(Page-level text extractions)
----

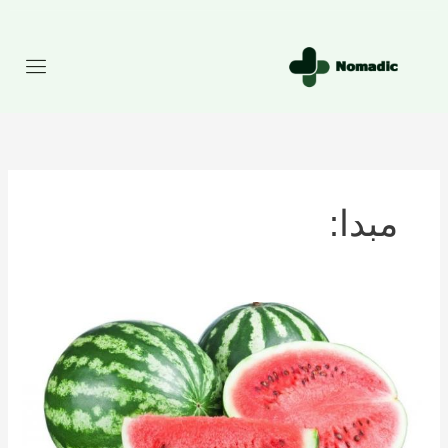
رش
ه
حتوا
مبدا:
تعداد
کالری
موجود
در
هندوانه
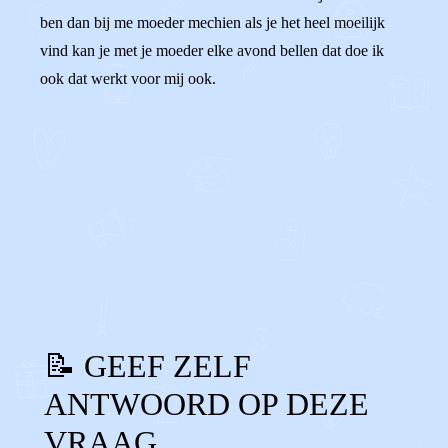
ben dan bij me moeder mechien als je het heel moeilijk
vind kan je met je moeder elke avond bellen dat doe ik
ook dat werkt voor mij ook.
0
0
Reageer
📝 GEEF ZELF
ANTWOORD OP DEZE
VRAAG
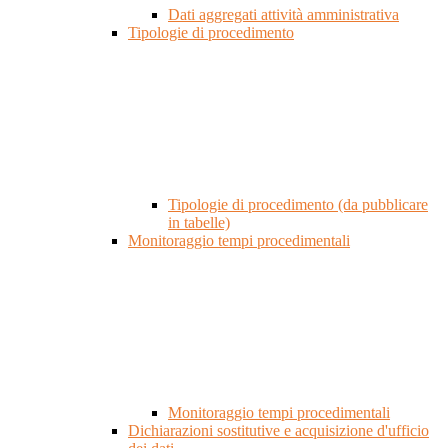
Dati aggregati attività amministrativa
Tipologie di procedimento
Tipologie di procedimento (da pubblicare
in tabelle)
Monitoraggio tempi procedimentali
Monitoraggio tempi procedimentali
Dichiarazioni sostitutive e acquisizione d'ufficio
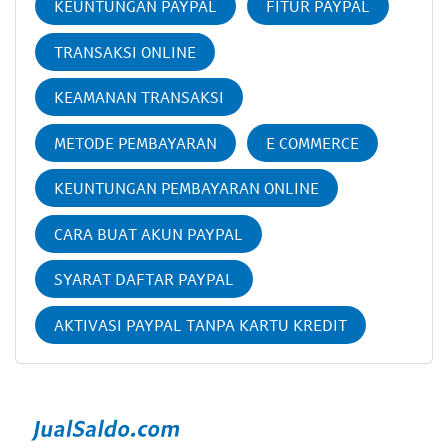
KEUNTUNGAN PAYPAL
FITUR PAYPAL
TRANSAKSI ONLINE
KEAMANAN TRANSAKSI
METODE PEMBAYARAN
E COMMERCE
KEUNTUNGAN PEMBAYARAN ONLINE
CARA BUAT AKUN PAYPAL
SYARAT DAFTAR PAYPAL
AKTIVASI PAYPAL TANPA KARTU KREDIT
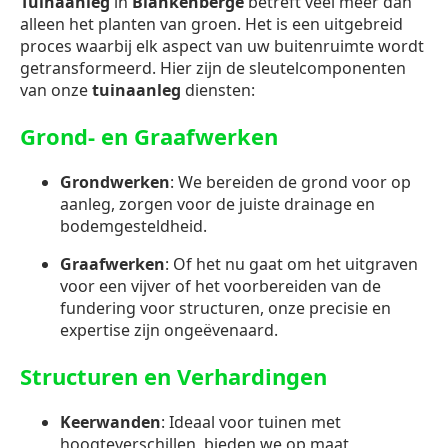
Tuinaanleg
in
Blankenberge
betreft veel meer dan
alleen het planten van groen. Het is een uitgebreid
proces waarbij elk aspect van uw buitenruimte wordt
getransformeerd. Hier zijn de sleutelcomponenten
van onze
tuinaanleg
diensten:
Grond- en Graafwerken
Grondwerken
: We bereiden de grond voor op
aanleg, zorgen voor de juiste drainage en
bodemgesteldheid.
Graafwerken
: Of het nu gaat om het uitgraven
voor een vijver of het voorbereiden van de
fundering voor structuren, onze precisie en
expertise zijn ongeëvenaard.
Structuren en Verhardingen
Keerwanden
: Ideaal voor tuinen met
hoogteverschillen, bieden we op maat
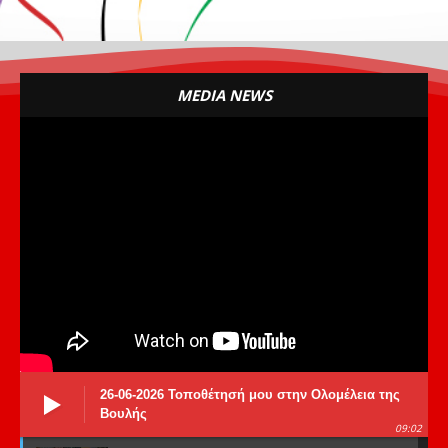
MEDIA NEWS
26-06-2026 Τοποθέτησή μου στην Ολομέλεια της
Βουλής
09:02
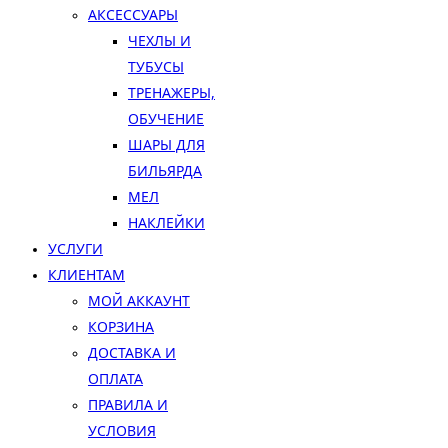
АКСЕССУАРЫ
ЧЕХЛЫ И
ТУБУСЫ
ТРЕНАЖЕРЫ,
ОБУЧЕНИЕ
ШАРЫ ДЛЯ
БИЛЬЯРДА
МЕЛ
НАКЛЕЙКИ
УСЛУГИ
КЛИЕНТАМ
МОЙ АККАУНТ
КОРЗИНА
ДОСТАВКА И
ОПЛАТА
ПРАВИЛА И
УСЛОВИЯ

----

What is being asked: In the records above, find the lines holding "onze". Copy each one.

Task solution:
van onze
fundering voor structuren, onze precisie en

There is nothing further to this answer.